■ Work instruction
Reproduce the records exactly, beginning with their first line and ending with the line that contains "isors and workers", and output nothing more.

■ Material provided
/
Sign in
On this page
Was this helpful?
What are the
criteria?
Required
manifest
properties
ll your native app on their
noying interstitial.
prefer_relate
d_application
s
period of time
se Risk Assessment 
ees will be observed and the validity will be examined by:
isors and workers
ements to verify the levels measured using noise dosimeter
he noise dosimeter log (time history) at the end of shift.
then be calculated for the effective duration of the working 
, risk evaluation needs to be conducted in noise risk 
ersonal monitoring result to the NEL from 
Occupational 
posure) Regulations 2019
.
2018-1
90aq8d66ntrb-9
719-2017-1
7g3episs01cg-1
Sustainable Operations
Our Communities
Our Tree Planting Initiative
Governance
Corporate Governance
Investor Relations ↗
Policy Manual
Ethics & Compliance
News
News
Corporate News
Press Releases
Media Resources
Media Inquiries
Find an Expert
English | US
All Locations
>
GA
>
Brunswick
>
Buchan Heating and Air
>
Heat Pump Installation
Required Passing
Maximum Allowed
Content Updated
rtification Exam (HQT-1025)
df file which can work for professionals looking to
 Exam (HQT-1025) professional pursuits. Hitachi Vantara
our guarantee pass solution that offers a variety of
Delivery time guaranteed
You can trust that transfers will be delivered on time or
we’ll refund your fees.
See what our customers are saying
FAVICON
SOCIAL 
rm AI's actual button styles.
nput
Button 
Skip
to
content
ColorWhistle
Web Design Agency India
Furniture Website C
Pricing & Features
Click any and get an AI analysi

■ Written solution
/
Sign in
On this page
Was this helpful?
What are the
criteria?
Required
manifest
properties
ll your native app on their
noying interstitial.
prefer_relate
d_application
s
period of time
se Risk Assessment 
ees will be observed and the validity will be examined by:
isors and workers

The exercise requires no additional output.